In circuit $(3)$,the $P$-region of the first diode is connected to the $N$-region of the second diode. Similar to circuit $(2)$,this configuration allows for a symmetric series connection where the potential difference is distributed equally across the junctions.
Therefore,circuits $(2)$ and $(3)$ are the correct connections.

(D) For an astronomical telescope with the final image at infinity (normal adjustment),the angular magnification is given by $|m| = \frac{f_o}{f_e} = 5$.
This implies $f_o = 5f_e$ ... $(i)$.
The length of the telescope tube is the sum of the focal lengths of the objective and the eyepiece: $L = f_o + f_e = 36 \, cm$ ... $(ii)$.
Substituting $(i)$ into $(ii)$,we get $5f_e + f_e = 36 \, cm$,which simplifies to $6f_e = 36 \, cm$.
Thus,$f_e = 6 \, cm$.
Substituting $f_e$ back into $(i)$,we get $f_o = 5 \times 6 \, cm = 30 \, cm$.
Therefore,the focal lengths are $f_o = 30 \, cm$ and $f_e = 6 \, cm$.

(A) As the beam of light is incident normally on the face $AB$ of the right-angled prism $ABC$,no refraction occurs at face $AB$. The light passes straight and strikes the face $AC$ at an angle of incidence $i = 45^{\circ}$.
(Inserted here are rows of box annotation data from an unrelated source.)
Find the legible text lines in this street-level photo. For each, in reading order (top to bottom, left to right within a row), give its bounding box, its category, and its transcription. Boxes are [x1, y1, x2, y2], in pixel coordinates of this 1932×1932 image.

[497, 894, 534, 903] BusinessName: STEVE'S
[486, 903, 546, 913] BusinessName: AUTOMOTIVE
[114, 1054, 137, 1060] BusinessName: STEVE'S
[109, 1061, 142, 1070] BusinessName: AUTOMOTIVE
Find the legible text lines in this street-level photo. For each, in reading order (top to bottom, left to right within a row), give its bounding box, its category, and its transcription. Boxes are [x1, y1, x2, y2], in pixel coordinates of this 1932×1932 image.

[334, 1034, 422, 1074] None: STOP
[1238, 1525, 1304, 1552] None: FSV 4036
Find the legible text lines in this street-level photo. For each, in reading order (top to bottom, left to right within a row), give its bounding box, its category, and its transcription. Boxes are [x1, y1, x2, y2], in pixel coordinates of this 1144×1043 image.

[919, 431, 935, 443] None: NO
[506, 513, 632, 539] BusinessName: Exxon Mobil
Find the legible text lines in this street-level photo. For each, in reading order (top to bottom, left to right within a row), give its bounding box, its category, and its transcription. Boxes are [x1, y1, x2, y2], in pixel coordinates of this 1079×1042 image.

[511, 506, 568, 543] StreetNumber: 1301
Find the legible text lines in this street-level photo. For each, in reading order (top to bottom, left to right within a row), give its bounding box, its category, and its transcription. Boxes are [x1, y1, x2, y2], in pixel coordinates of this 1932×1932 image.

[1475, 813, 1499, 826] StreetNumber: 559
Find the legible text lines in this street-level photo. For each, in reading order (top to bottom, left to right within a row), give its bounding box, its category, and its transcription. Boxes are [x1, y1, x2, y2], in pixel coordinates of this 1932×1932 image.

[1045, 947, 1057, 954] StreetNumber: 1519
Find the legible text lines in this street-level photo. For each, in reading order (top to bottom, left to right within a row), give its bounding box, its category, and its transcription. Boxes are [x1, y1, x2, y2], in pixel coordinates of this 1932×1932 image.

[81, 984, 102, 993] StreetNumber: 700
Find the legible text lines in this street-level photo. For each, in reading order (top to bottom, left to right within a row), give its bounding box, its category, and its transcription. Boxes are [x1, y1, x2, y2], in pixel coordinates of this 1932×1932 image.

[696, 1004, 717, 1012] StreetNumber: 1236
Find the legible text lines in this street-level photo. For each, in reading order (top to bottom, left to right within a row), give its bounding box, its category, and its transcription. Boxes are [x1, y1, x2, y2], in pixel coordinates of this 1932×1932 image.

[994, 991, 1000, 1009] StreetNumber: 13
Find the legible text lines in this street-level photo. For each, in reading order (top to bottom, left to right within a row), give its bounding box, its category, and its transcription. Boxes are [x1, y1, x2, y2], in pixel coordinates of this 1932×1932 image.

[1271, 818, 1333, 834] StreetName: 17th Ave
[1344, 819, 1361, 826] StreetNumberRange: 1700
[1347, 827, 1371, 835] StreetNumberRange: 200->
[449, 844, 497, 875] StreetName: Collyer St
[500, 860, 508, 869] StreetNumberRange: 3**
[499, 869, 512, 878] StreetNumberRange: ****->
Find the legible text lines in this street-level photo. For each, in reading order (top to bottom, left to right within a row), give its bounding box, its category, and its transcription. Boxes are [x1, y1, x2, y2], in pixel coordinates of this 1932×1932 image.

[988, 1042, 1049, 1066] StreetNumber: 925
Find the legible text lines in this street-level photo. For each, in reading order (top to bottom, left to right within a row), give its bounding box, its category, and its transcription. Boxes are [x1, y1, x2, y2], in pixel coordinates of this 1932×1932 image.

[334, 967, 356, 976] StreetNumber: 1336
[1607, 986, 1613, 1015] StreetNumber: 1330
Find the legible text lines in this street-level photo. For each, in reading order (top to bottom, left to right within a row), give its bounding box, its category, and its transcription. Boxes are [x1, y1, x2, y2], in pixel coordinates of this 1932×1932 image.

For total internal reflection to take place at face $AC$,the condition is $i > i_c$,where $i_c$ is the critical angle.
We know that $\sin i_c = \frac{1}{\mu}$. Therefore,the condition for total internal reflection is $\sin i > \frac{1}{\mu}$,or $\mu > \frac{1}{\sin i}$.
Given $i = 45^{\circ}$,we have $\sin 45^{\circ} = \frac{1}{\sqrt{2}} \approx 0.707$. Thus,the condition becomes $\mu > \sqrt{2} \approx 1.414$.
Comparing the refractive indices:
For red: $\mu_{\text{red}} = 1.39 < 1.414$.
For green: $\mu_{\text{green}} = 1.44 > 1.414$.
For blue: $\mu_{\text{blue}} = 1.47 > 1.414$.
Since $\mu_{\text{red}} < 1.414$,the red light will be refracted out of the prism through face $AC$. Since $\mu_{\text{green}}$ and $\mu_{\text{blue}}$ are both greater than $1.414$,both green and blue light will undergo total internal reflection at face $AC$.
Therefore,the prism will separate the red colour from the green and blue colours.